Mais l’objectif de l'équipe est principalement de s’adresser directement à la communauté sur laquelle ils travaillent.  “En linguistique, il est toujours bien d’essayer de donner en retour à la communauté que vous étudiez, explique Jeremy Kuhn. Nous essayons régulièrement de présenter le type de travail que nous faisons au public sourd”. Il y a 10 ans,  LDS a organisé un important évènement à destination de la communauté en invitant Yves Delaporte à Institut national de jeunes sourds de Paris, un lieu emblématique de la culture sourde. L'événement célébrait la carrière de directeur de recherches français, auteur de la première description ethnographique du monde des sourds “Les sourds, c'est comme ça” et fervent défenseur de l’éducation bilingue bimodale pour les enfants sourds. “Il y a deux ans, beaucoup de salles de l'ENS ont été renommées et il y a eu cet appel à noms, ajoute le chercheur américain. Nous avons proposé celui de Ferdinand Berthier". Cet intellectuel et militant sourd du 19ème, professeur de l'Institut national des sourds-muets de Paris (actuellement l’Institut National des Jeunes Sourds de Paris) étant une des figures de l'éducation culturelle et de l'activisme politique sourd.

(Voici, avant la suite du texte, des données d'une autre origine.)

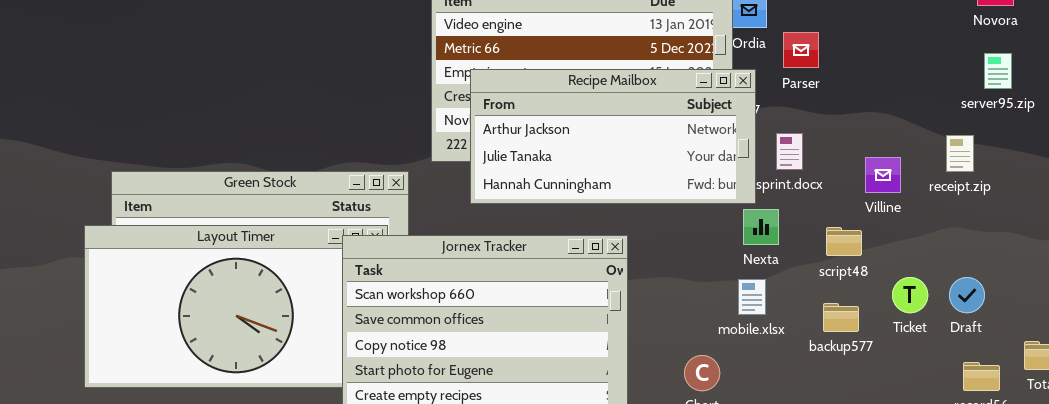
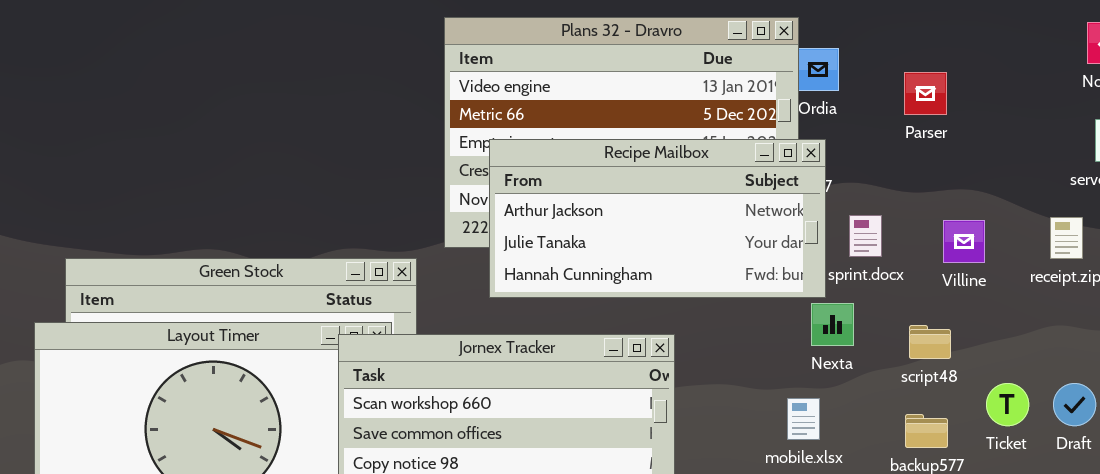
Parser: [783,32,819,68] -> [904,72,947,115], moved
Villine: [865,157,901,193] -> [943,220,985,263], moved
mobile.xlsx: [738,279,766,315] -> [787,398,820,440], moved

Carlo Geraci et Justine Mertz, post doctorante de l’équipe, sont aujourd’hui en train de mettre en place des visites de l’ENS pour un public sourd : “l'objectif est d'accueillir les gens à l'ENS, de faire visiter ce lieu particulier et de montrer vraiment sur quoi on travaille ici” explique Jeremy Kuhn. Et si cela permet d’éveiller des vocations, cela réjouirait le directeur de l'équipe, qui espère pouvoir accueillir plus d’étudiant.e.s et chercheur.ses sourd.e.s comme ce fut le cas avec Mirko Santoro. Aujourd’hui chargé de recherche CNRS au laboratoire Structures formelles du langage à Paris 8, Mirko Santoro vient de recevoir la médaille de bronze CNRS 2022 pour ses recherches en morphologie sur la LS italienne.

Les actions de LDS vers la société ne sont pas seulement des événements de sensibilisation et d’information sur la recherche. Leurs travaux sont parfois directement valorisés afin de pouvoir être concrètement utiles à la communauté sourde. C’est le cas du travail de Charlotte Hauser, ancienne doctorante de l’équipe, qui a développé à partir des recherches qu’elle a menées au sein de l’équipe, le projet Lang’Action. Ce projet entend développer un outil permettant aux professionnels de santé de détecter des troubles cognitifs et linguistiques dans un public sourd en utilisant des tests diagnostiques en LS Française.